Start of Data provided
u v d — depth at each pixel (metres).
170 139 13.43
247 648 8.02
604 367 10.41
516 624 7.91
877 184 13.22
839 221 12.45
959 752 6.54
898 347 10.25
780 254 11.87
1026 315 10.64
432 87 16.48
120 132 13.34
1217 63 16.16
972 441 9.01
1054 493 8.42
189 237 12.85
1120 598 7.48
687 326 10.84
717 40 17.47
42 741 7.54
End of Data provided
Start of Data provided
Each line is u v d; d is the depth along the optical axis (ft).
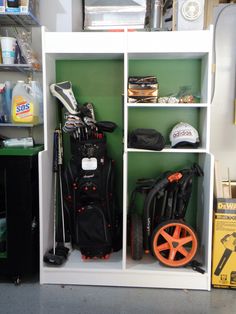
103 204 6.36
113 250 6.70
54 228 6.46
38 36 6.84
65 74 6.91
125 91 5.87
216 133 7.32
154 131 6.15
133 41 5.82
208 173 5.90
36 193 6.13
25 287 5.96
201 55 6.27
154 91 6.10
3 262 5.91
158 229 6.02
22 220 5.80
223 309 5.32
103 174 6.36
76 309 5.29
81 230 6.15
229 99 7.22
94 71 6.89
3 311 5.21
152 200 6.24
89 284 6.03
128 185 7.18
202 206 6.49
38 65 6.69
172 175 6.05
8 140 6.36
End of Data provided
Start of Data provided
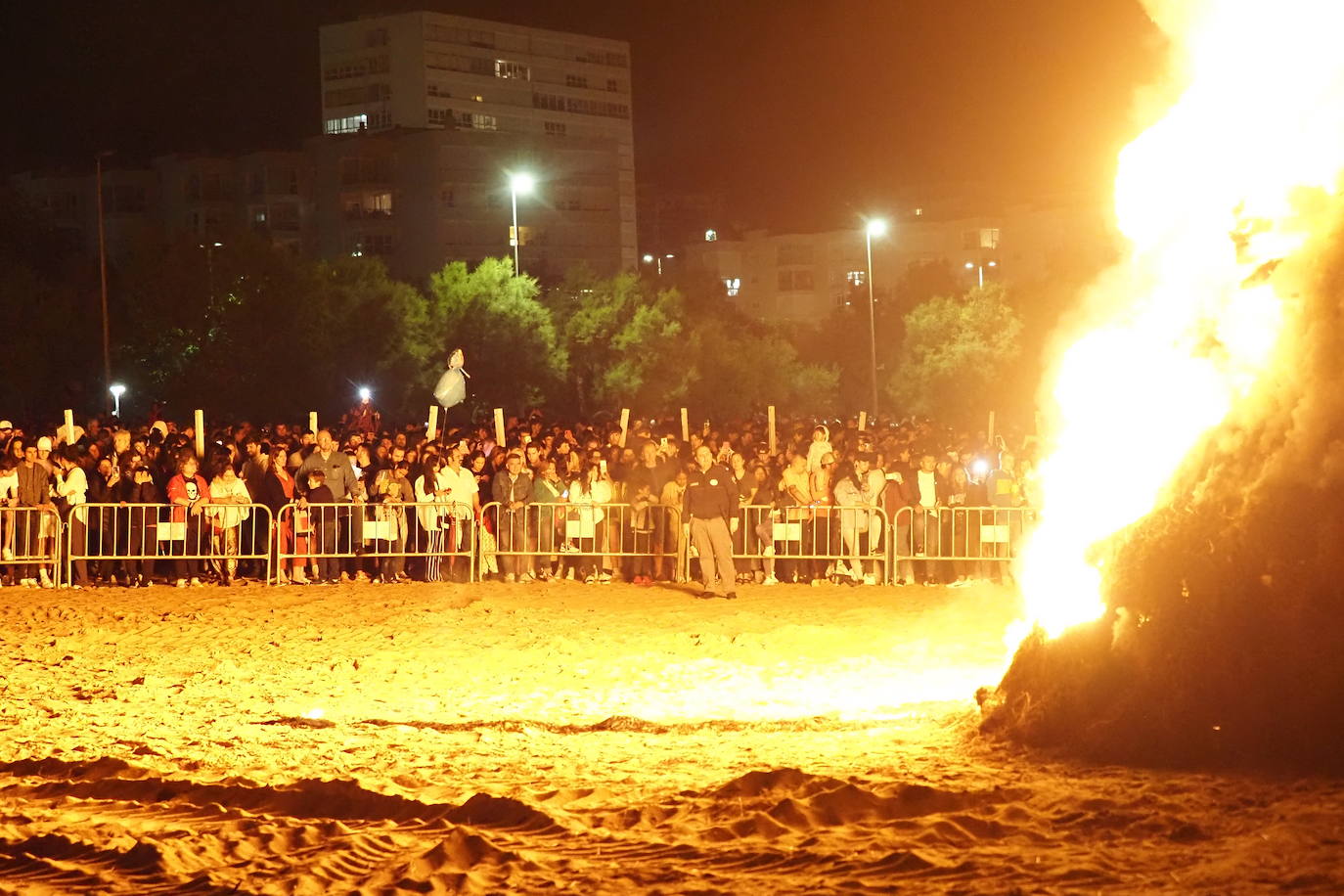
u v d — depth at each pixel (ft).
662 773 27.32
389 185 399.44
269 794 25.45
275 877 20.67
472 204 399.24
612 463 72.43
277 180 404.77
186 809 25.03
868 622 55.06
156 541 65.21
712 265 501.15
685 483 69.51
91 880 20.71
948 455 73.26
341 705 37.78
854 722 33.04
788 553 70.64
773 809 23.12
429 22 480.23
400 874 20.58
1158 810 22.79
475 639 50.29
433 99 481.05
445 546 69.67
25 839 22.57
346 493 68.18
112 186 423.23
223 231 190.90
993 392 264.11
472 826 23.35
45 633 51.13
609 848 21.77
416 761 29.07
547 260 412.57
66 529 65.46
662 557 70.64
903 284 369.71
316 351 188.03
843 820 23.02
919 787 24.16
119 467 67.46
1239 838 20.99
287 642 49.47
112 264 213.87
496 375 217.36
End of Data provided
### What the task asks
Take the entries above and return only the lines from the one with "612 463 72.43" to the one with "496 375 217.36", both included, unchanged.

### Task answer
612 463 72.43
277 180 404.77
186 809 25.03
868 622 55.06
156 541 65.21
712 265 501.15
685 483 69.51
91 880 20.71
948 455 73.26
341 705 37.78
854 722 33.04
788 553 70.64
773 809 23.12
429 22 480.23
400 874 20.58
1158 810 22.79
475 639 50.29
433 99 481.05
445 546 69.67
25 839 22.57
346 493 68.18
112 186 423.23
223 231 190.90
993 392 264.11
472 826 23.35
45 633 51.13
609 848 21.77
416 761 29.07
547 260 412.57
66 529 65.46
662 557 70.64
903 284 369.71
316 351 188.03
843 820 23.02
919 787 24.16
119 467 67.46
1239 838 20.99
287 642 49.47
112 264 213.87
496 375 217.36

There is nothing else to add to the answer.